Functions Defined by Data
Part 4: The Federal
Debt
If you spend
more money than you make, you eventually go into debt, i.e., you
will have to borrow money from some source in order to pay your bills.
This is also true of the Federal government, which, because of the annual deficits in recent decades, has accumulated an enormous debt.
If
you go into debt, the institution that lends you money
charges interest, computed as a percentage of the
amount of money you currently owe on your loan. Interest is a fee paid to the lender
on a regular schedule, such as monthly or yearly. The Federal government
is no different: it must pay interest on the huge Federal debt.
- The total Federal debt
as of January 1, 1980 was about 900 billion dollars.

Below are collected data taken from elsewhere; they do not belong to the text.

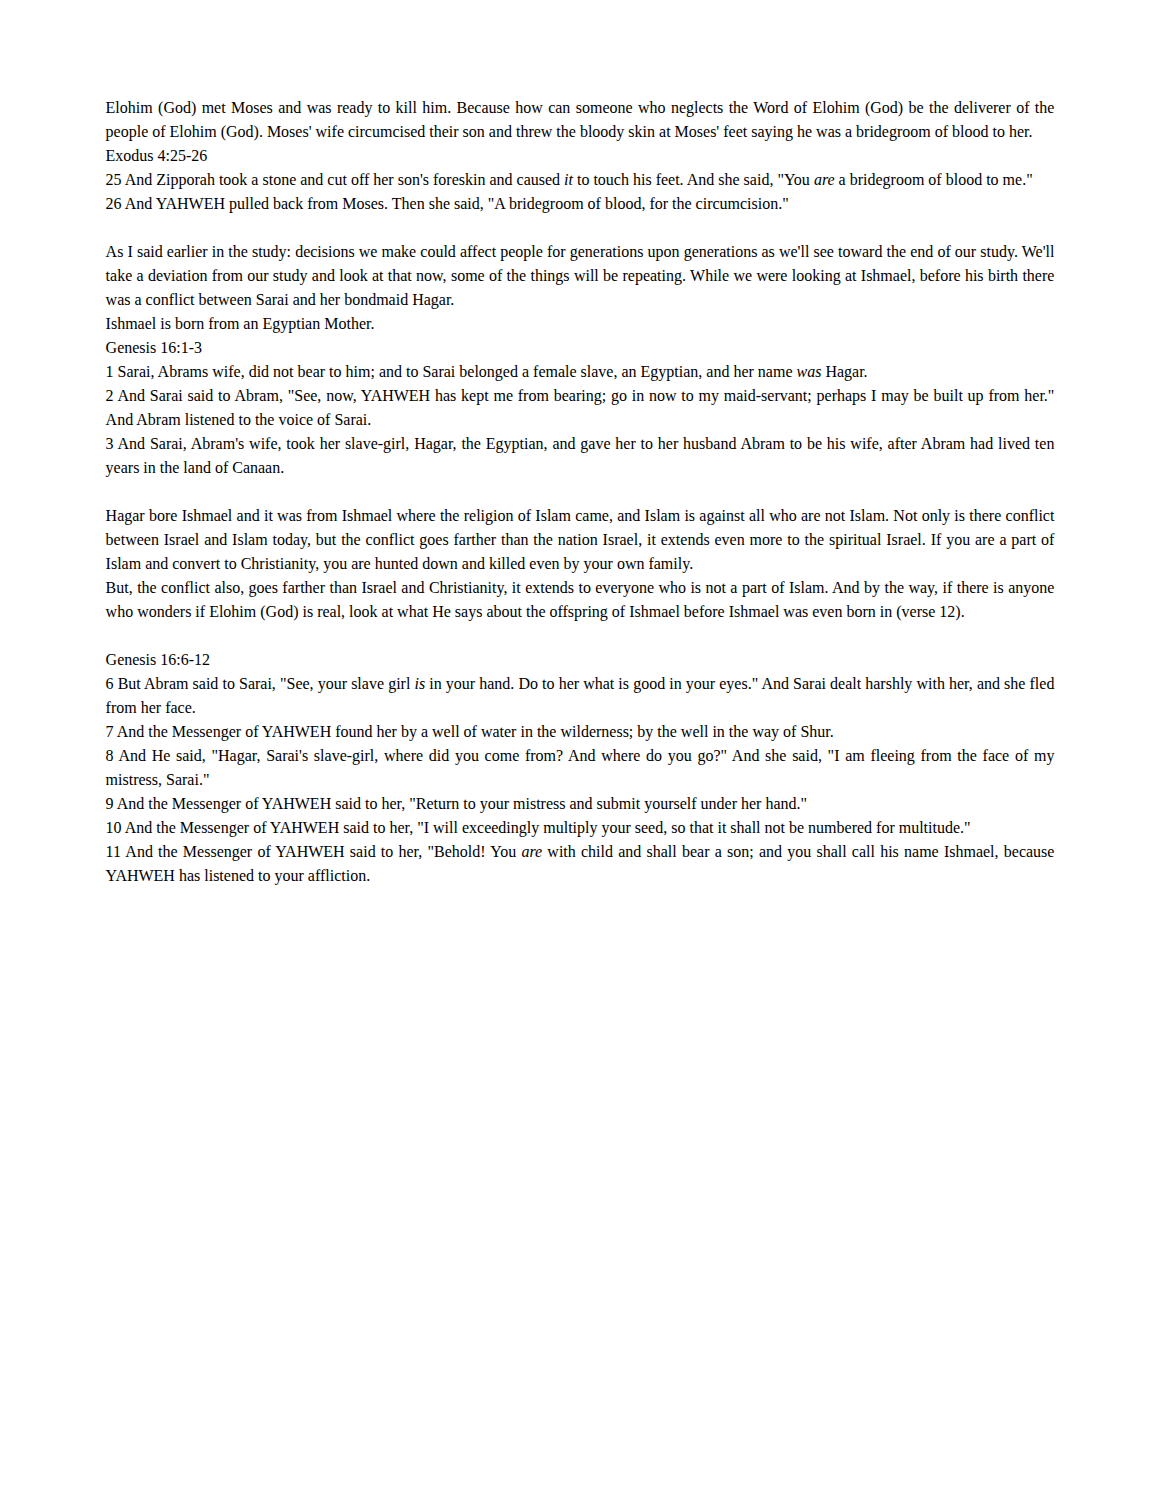Elohim (God) met Moses and was ready to kill him. Because how can someone who neglects the Word of Elohim (God) be the deliverer of the people of Elohim (God). Moses' wife circumcised their son and threw the bloody skin at Moses' feet saying he was a bridegroom of blood to her.
Exodus 4:25-26
25 And Zipporah took a stone and cut off her son's foreskin and caused it to touch his feet. And she said, "You are a bridegroom of blood to me."
26 And YAHWEH pulled back from Moses. Then she said, "A bridegroom of blood, for the circumcision."
As I said earlier in the study: decisions we make could affect people for generations upon generations as we'll see toward the end of our study. We'll take a deviation from our study and look at that now, some of the things will be repeating. While we were looking at Ishmael, before his birth there was a conflict between Sarai and her bondmaid Hagar.
Ishmael is born from an Egyptian Mother.
Genesis 16:1-3
1 Sarai, Abrams wife, did not bear to him; and to Sarai belonged a female slave, an Egyptian, and her name was Hagar.
2 And Sarai said to Abram, "See, now, YAHWEH has kept me from bearing; go in now to my maid-servant; perhaps I may be built up from her." And Abram listened to the voice of Sarai.
3 And Sarai, Abram's wife, took her slave-girl, Hagar, the Egyptian, and gave her to her husband Abram to be his wife, after Abram had lived ten years in the land of Canaan.
Hagar bore Ishmael and it was from Ishmael where the religion of Islam came, and Islam is against all who are not Islam. Not only is there conflict between Israel and Islam today, but the conflict goes farther than the nation Israel, it extends even more to the spiritual Israel. If you are a part of Islam and convert to Christianity, you are hunted down and killed even by your own family.
But, the conflict also, goes farther than Israel and Christianity, it extends to everyone who is not a part of Islam. And by the way, if there is anyone who wonders if Elohim (God) is real, look at what He says about the offspring of Ishmael before Ishmael was even born in (verse 12).
Genesis 16:6-12
6 But Abram said to Sarai, "See, your slave girl is in your hand. Do to her what is good in your eyes." And Sarai dealt harshly with her, and she fled from her face.
7 And the Messenger of YAHWEH found her by a well of water in the wilderness; by the well in the way of Shur.
8 And He said, "Hagar, Sarai's slave-girl, where did you come from? And where do you go?" And she said, "I am fleeing from the face of my mistress, Sarai."
9 And the Messenger of YAHWEH said to her, "Return to your mistress and submit yourself under her hand."
10 And the Messenger of YAHWEH said to her, "I will exceedingly multiply your seed, so that it shall not be numbered for multitude."
11 And the Messenger of YAHWEH said to her, "Behold! You are with child and shall bear a son; and you shall call his name Ishmael, because YAHWEH has listened to your affliction.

Use the data on the
budget deficits during the 1980's and early 90's to estimate the total
Federal debt at the start of 1993.
- What was the percentage
increase in the debt over this 13-year period (i.e., the amount of debt
added during this 13-year period divided by the total debt at the start
of the period)?
- If interest paid on the
debt in 1993 averaged 8%, about how much money had to be allocated in the
1993 Federal budget just for interest payments on the debt that existed
as of January 1,1993?
- Given a U. S. population
of approximately 250 million people, how much interest was paid per capita
in 1993? If the Federal debt interest payment
in 1993 were distributed evenly over every man, woman, and child in the
United States, how much interest would each person have paid?